Вроде бы ничего. Но на стене, легонько раскачиваясь, висел на верёвке перегнутый в пояснице труп чёрного. Ага, подумал Серёгин, прячась, лазают они, как альпинисты, – вбивают клинья, страхуются… Нет, не вбивают – ввинчивают. Между кирпичами. Иначе бы мы услышали – ночью.
Всё, терпеть жару больше не было сил, Серёгин скользнул вниз, под площадку, и там с трудом отдышался. Толстый камень берёг ещё холод ночи.
Но что же они собрались строить?..
Он съел оранжевую таблетку для бодрости и запил её глотком коньяка. Почти сразу пробило путом. Он знал, что никакой реальной бодрости не наступит, но хотя бы пропадёт вот эта мерзкая вязкость в мыслях…

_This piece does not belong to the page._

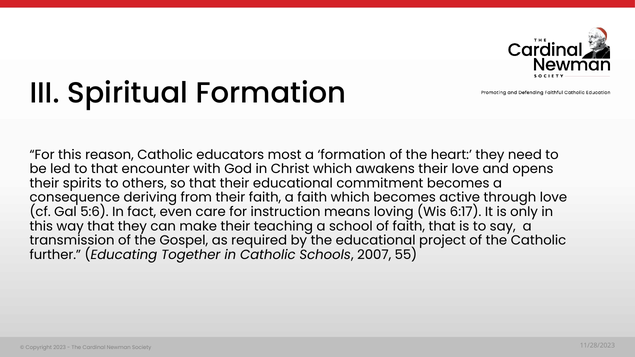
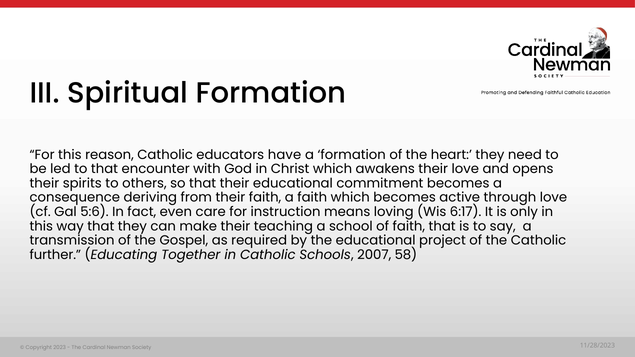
most: most -> have
55: 55 -> 58
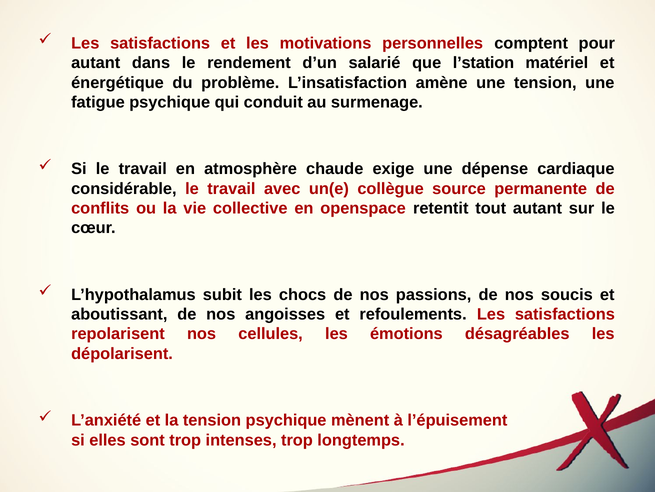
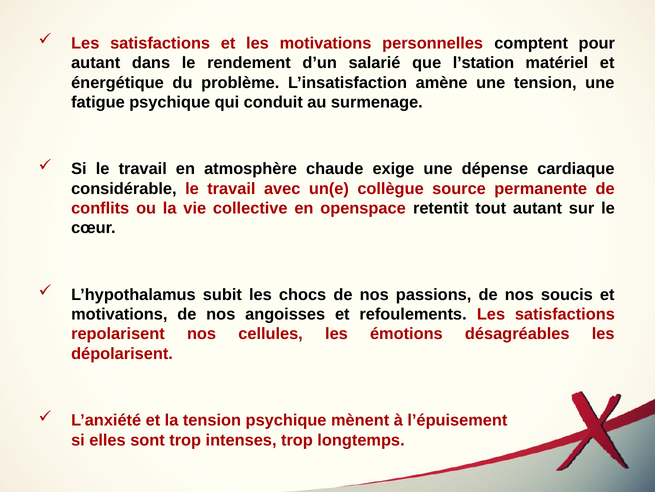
aboutissant at (119, 314): aboutissant -> motivations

Он зевнул, потом ещё и ещё. Это не спать хотелось, это таблетка начинала действовать. Док Урванцев говорил, что таким способом организм насыщает себя кислородом. Чтобы в этом кислороде сжигать гликоген. Или глюкоген?.. Во рту появился специфический привкус – будто недавно поел баранины. Надо бы закинуться рационом, сообразил Серёгин. Он нашарил плитку, откусил кусок и стал жевать. Можно заработать огромные деньги, думал он лениво, продавая на Земле эти рационы как средство для похудания… Потом ему захотелось сделать ещё несколько глубоких вдохов. И, наконец, чуть-чуть изменились цвета: у чёрного появился отчётливый зелёный оттенок.